Google-opoly: Markov's strategy

Markov's strategy

The histograms in the previous applets computed the total number of times each web page was visited at the current stage of the game. Suppose instead, the histograms reported the proportion of time each web page had been visited. Calculating such proportions if Google-opoly were played forever computes the PageRank for the web pages in that network. The ability of PageRank to give useful information is a key part of the success of Google's search engine.

How does Google find the PageRank of the billions of web pages that it indexes? Clearly, the company doesn't pay its employees to roll multi-billion-sided dice. Does a computer program simulate the game of Google-opoly and randomly surf over the network? The answer is no but the technique that is used produces equivalent results. Instead of simulating a random surfing session, we will create a matrix G in which the entries g_{ij} equal the probability of being at web page i and moving to web page j.

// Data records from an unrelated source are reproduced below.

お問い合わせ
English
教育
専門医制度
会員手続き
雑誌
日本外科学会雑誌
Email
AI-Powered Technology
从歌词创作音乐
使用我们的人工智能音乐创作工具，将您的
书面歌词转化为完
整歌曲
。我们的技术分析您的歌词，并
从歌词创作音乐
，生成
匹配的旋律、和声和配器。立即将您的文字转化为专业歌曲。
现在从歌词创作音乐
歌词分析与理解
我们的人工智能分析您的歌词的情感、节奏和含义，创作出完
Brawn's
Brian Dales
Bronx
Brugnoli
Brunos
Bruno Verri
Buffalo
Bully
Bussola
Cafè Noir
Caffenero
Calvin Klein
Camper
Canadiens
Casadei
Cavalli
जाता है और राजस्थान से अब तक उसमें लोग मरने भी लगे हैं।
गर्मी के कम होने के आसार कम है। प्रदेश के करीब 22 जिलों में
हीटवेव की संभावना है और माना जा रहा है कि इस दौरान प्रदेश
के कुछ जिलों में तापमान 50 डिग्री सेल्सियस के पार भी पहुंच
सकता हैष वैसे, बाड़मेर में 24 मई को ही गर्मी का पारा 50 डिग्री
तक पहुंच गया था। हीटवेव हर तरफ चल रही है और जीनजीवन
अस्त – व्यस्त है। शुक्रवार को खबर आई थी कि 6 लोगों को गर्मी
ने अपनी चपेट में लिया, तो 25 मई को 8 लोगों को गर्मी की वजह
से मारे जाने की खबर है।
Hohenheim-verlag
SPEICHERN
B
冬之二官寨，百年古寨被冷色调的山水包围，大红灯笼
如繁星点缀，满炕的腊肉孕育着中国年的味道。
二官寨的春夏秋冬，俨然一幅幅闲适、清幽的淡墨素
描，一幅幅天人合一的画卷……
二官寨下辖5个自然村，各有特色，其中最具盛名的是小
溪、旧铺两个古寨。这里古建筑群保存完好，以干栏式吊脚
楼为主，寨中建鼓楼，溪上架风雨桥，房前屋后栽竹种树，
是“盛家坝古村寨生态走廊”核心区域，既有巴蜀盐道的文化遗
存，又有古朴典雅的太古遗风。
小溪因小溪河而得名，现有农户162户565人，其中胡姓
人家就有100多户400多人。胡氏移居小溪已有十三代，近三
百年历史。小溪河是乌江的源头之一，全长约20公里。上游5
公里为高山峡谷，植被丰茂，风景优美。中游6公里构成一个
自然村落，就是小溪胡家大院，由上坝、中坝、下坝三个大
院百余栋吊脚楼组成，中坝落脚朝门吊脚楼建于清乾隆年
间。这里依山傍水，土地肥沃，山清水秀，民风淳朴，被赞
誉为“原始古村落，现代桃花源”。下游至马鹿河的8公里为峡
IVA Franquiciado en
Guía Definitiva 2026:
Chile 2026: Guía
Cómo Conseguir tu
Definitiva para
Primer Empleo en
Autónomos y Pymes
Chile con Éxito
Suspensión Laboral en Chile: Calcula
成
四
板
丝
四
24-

Figure 6. The first Google-opoly game board from Figure 1.

Let's compute the first row of G for the network in Figure 1 which is reproduced in Figure 6. Entries in this row correlate to a probability of jumping from web page 1. The entry in the first column, g_{11}, equals the probability of moving from web page 1 to web page 1. This only happens through teleportation. In our game, 1/6 of the time we teleport, and at that time every page is an equally likely destination. So, each page has a (1/6)(1/6) = 1/36 chance of being visited through teleportation from web page 1. In the game, we follow hyperlinks on a page rather than teleport 5/6 of the time. Web page 1's only link is to web page 4. So, web page 4 will be visited through teleportation 1/36 of the time and through web page 1's hyperlink 5/6 of the time. So, there is a 31/36 chance of visiting web page 4 after your first turn of Google-opoly. Therefore, the first row of G is

\mathbf{g}_1 = (\matrix{1/36 & 1/36 & 1/36 & 31/36 & 1/36 & 1/36 }).

Before producing the entire matrix, let's produce the sixth row which assumes you are at the dangling node. So, we must teleport. Since all web pages are equally likely as a destination, each web page has a 1/6 probability of being visited from web page 6. So, the sixth row of G is

\mathbf{g}_6 = (\matrix{6/36 & 6/36 & 6/36 & 6/36 & 6/36 & 6/36 }).

Similar logic for all the rows produces

G = \left\lgroup\matrix{ 1/36 & 1/36 & 1/36 & 31/36 & 1/36 & 1/36 \cr 31/36 & 1/36 & 1/36 & 1/36 & 1/36 & 1/36 \cr 31/36 & 1/36 & 1/36 & 1/36 & 1/36 & 1/36 \cr 1/36 & 11/36 & 11/36 & 1/36 & 11/36 & 1/36 \cr 1/36 & 1/36 & 16/36 & 1/36 & 1/36 & 16/36 \cr 6/36 & 6/36 & 6/36 & 6/36 & 6/36 & 6/36 \cr }\right\rgroup,

which is called a Markov transition matrix. Our game states that we always start at web page 1. The vector

\mathbf{v} = (\matrix{ 1 & 0 & 0 & 0 & 0 & 0 }),

like the matrix G contains probabilities as its elements. Since the first entry is 1, the vector states that you are, with probability 1, at web page 1. To determine the probabilities of visiting the web pages after one turn, compute

\mathbf{v}G = \mathbf{v}_1 = (\matrix{1/36 & 1/36 & 1/36 & 31/36 & 1/36 & 1/36}).

The probabilities of visiting the web pages after two turns are

\mathbf{v}_1G = \mathbf{v}_2 = (\matrix{ 0.0779 & 0.2708 & 0.2824 & 0.0548 & 0.2708 & 0.0432 }).

Note that

\mathbf{v}_2 = \mathbf{v}_1 G = \mathbf{v} G^2 \text{. So, } \mathbf{v}_{100} = \mathbf{v}G^{100}.

In the applet in Figure 6, you can compute \mathbf{v}_n^T for increasingly large n. Doing so, what do you find? Note that the applet computes with G^T, simply to save space in the applet. As such, you find \mathbf{v}_{n}^T (a column vector) rather than a row vector as described in the text above.

Figure 6. Markov chain model of Google-opoly.

From your work with the applet in Figure 6, you should see that \mathbf{v}_{50} is the same to five decimal places as \mathbf{v}_{60}. Therefore, we have found the steady-state vector. From the entries, we see that 26.6% of the time, if we surf forever, we will visit web page 1. We have found the best web page to own in Google-opoly for this network. You can compute similar steady-state vectors for the other game boards. Notice how we found the PageRank of the network with \mathbf{v}_{50} using the Markov transition matrix, whereas we would need more than 50 (a lot more) rolls of the dice to find the same PageRank values for the system were we to randomly surf.